10. The position with regard to the applicability of Clause 22(b) of the Agreement which emerges out is that though there is no requirement under the agreement to repudiate the claim of a person having Khatauni with non-transferrable right but the action was not mala fide or in bad faith. As per Clause 4 of the agreement, the computerized khatauni was required for the purpose of the claim and hence it cannot be said that rejection of claim on the said ground is wholly illegal. As the judgment relied by the learned counsel for the petitioner with regard to the quantifying the penalty by this Court in Writ Petition Nos. 20736 of (M/S) 2018 and 5324 of (M/S) 2015, this Court has held that the penalty imposed as per Clause 22(b) of the Agreement is exorbitant and quantified the amount of penalty as Rs. 50,000/- and 75,000/- respectively.

11. This Court having regard to the facts and circumstances of the case as well as the resultant delay would quantify the amount of penalty at Rs. 75,000/- and to this extent, the impugned judgment is modified. The amount of Rs.1 Lakh along with interest @9% per annum from the date of the order of the Permanent Lok Adalat as well as the amount of penalty of Rs.75,000/- to be deposited before the Permanent Lok Adalat within a period of six weeks and shall be released in favour of the opposite parties forthwith after due verification of their identities. If any amount was deposited earlier that shall be adjusted against the total amount to be paid by the petitioner-Insurance company in pursuance of the order passed today.

12. For the foregoing reasons, as mentioned above, the petition is partly allowed in so far, it relates to reduction of amount of penalty imposed under Clause 22(b) of the agreement only.

13. The petition is therefore, disposed of as partly allowed in the manner indicated above.

14. At this stage, Shri Abhishek Kumar Srivastava, learned counsel for the petitioner has informed this Court that in compliance of the order of this Court dated 17.12.2018, a sum of Rs. 1,00,000/- ( One Lakh only ) has already been deposited in the High Court. The original tender thereof is on record.
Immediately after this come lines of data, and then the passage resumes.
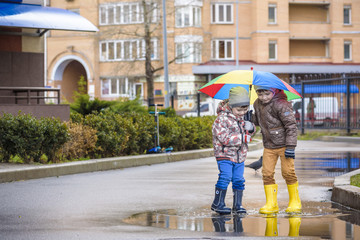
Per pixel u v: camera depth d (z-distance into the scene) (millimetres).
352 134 34125
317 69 68000
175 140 21781
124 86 66312
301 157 20688
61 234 7820
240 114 9539
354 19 70500
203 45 54219
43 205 10359
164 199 11047
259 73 9406
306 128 38219
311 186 12836
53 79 68062
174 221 8750
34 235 7777
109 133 18484
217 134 9516
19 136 15703
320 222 8547
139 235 7707
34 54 26078
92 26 23859
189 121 23547
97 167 16953
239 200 9625
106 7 66188
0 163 15695
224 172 9508
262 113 9680
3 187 13016
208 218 9000
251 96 10320
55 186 13180
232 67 65125
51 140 16156
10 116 15828
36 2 24688
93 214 9406
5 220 8883
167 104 38969
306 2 69750
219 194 9469
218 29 68125
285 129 9586
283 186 12930
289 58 69500
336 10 70062
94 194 11773
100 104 27688
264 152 9789
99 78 67250
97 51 67000
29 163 15930
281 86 9328
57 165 15617
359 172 13203
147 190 12375
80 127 17891
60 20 23531
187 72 65312
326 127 36031
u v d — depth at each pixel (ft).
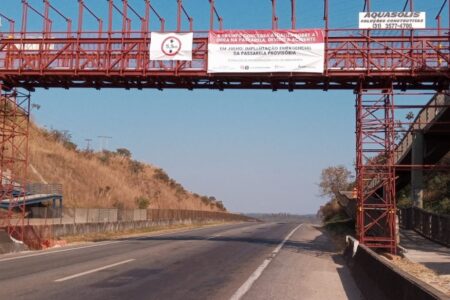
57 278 43.57
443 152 109.09
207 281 43.52
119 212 149.69
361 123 77.61
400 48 76.28
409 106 77.05
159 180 307.78
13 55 83.82
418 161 102.17
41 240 82.07
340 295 39.04
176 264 55.72
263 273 50.16
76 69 81.97
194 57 80.74
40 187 151.23
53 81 85.40
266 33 78.33
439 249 74.49
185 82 83.87
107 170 238.68
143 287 39.55
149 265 54.29
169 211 185.57
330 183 270.46
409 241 85.46
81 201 179.01
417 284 22.26
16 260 57.93
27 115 88.43
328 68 77.15
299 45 77.36
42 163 186.50
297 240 106.11
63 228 100.73
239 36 78.89
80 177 201.26
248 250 76.54
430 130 97.25
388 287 28.63
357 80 78.64
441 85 78.69
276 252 75.25
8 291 36.76
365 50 76.74
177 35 80.64
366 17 75.97
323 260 66.85
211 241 94.73
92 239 101.91
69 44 82.94
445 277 48.57
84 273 47.06
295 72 77.30
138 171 290.15
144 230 143.64
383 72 75.87
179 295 36.35
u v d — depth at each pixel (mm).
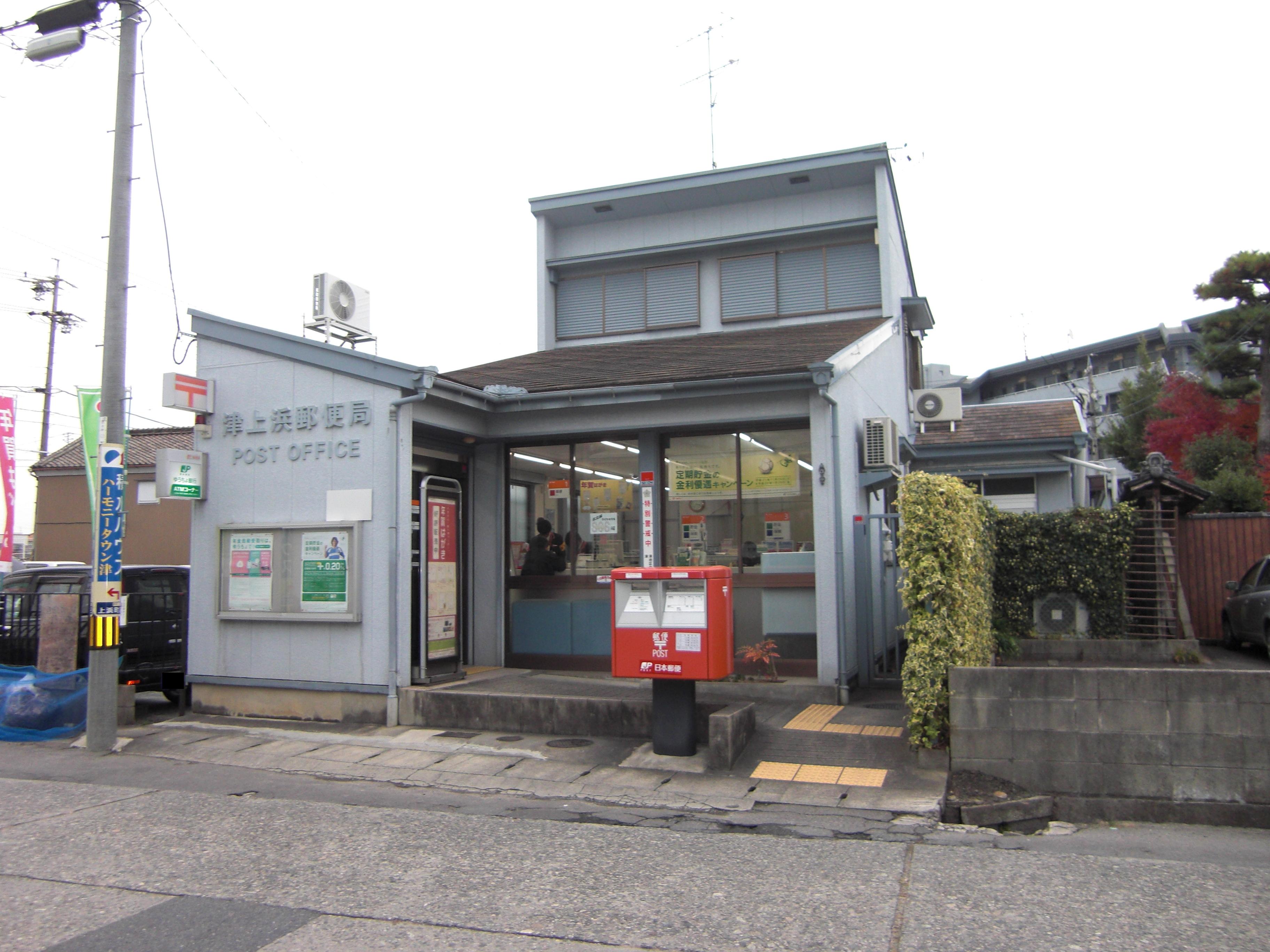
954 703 6832
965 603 7516
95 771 7805
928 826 6008
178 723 9453
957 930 4230
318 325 9797
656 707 7695
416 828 5996
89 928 4336
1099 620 12375
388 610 9109
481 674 10539
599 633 10797
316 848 5559
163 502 24562
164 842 5711
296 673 9445
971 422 19500
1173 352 37531
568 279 16250
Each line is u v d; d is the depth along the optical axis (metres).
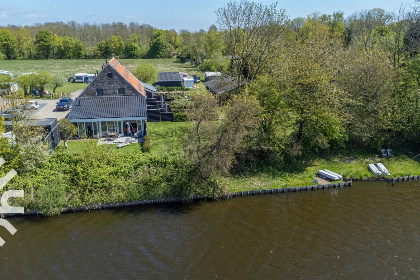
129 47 166.25
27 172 30.17
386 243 24.52
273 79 37.28
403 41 50.75
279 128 36.09
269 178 34.16
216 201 30.73
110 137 42.38
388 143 40.06
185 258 23.22
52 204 27.78
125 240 25.11
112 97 48.12
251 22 45.47
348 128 39.53
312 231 26.11
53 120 39.19
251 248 24.20
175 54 177.38
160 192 30.23
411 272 21.70
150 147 38.44
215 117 30.92
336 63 42.97
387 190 32.69
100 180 29.83
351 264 22.45
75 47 158.12
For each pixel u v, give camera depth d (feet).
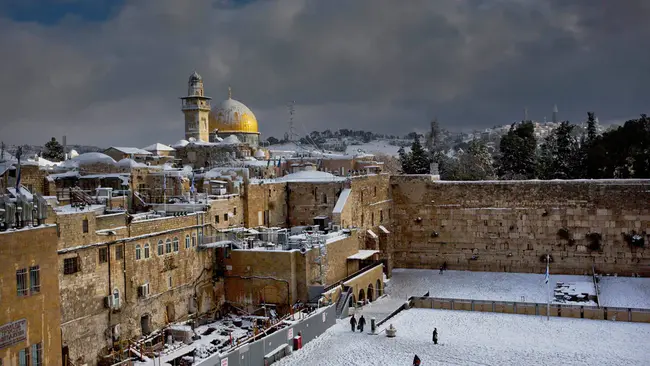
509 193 319.47
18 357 137.80
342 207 286.05
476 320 237.25
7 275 135.74
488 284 300.61
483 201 323.78
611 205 302.86
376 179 324.39
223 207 251.19
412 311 253.65
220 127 454.81
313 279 234.17
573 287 283.59
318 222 295.69
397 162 590.55
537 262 314.35
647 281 291.58
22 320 138.92
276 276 229.86
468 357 190.08
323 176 317.01
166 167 290.56
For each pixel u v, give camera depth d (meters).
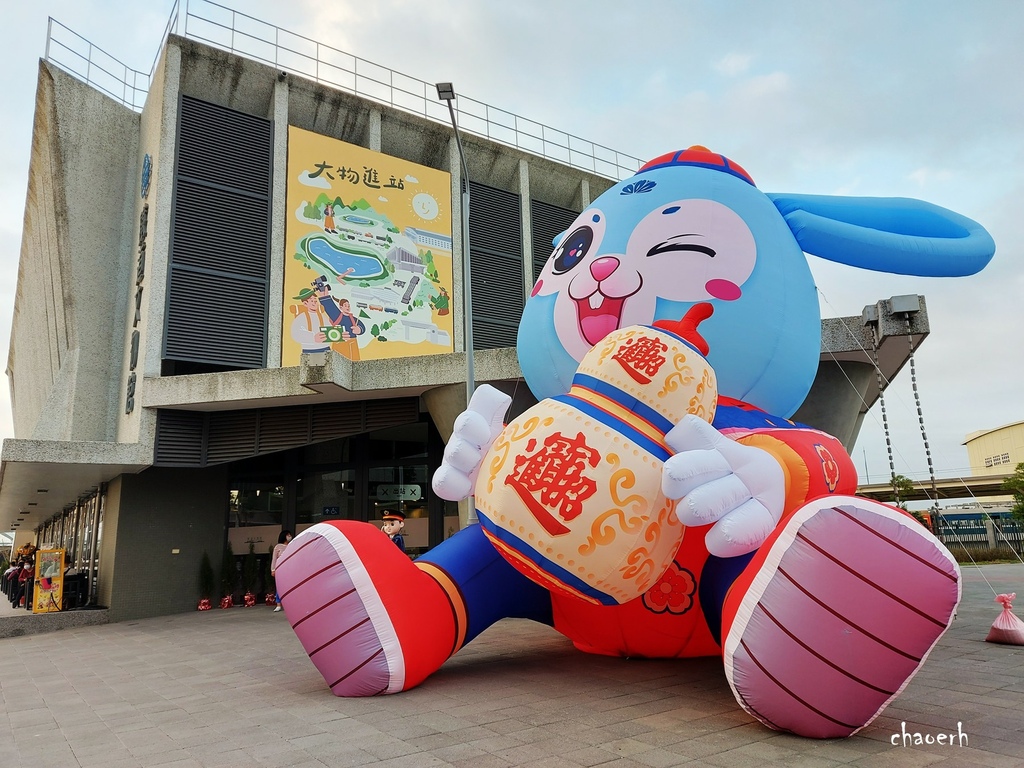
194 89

15.Shri Abhishek Kumar Srivastava, learned counsel for the petitioner requests that the said amount alongwith interest accrued thereon, if any, during the period lapsed may be transferred to the Permanent Lok Adalat, Lucknow in P.L.A. Case No.178 of 2016 (Smt. Urmila and others Vs. Oriental Insurance Company Limited and others).

16. Senior Registrar of this Court is directed to transfer the aforesaid amount along with interest accrued thereon, if any, to the Permanent Lok Adalat, Lucknow in P.L.A. Case No.178 of 2016 (Smt. Urmila and others Vs. Oriental Insurance Company Limited and others) within a period of two weeks from today.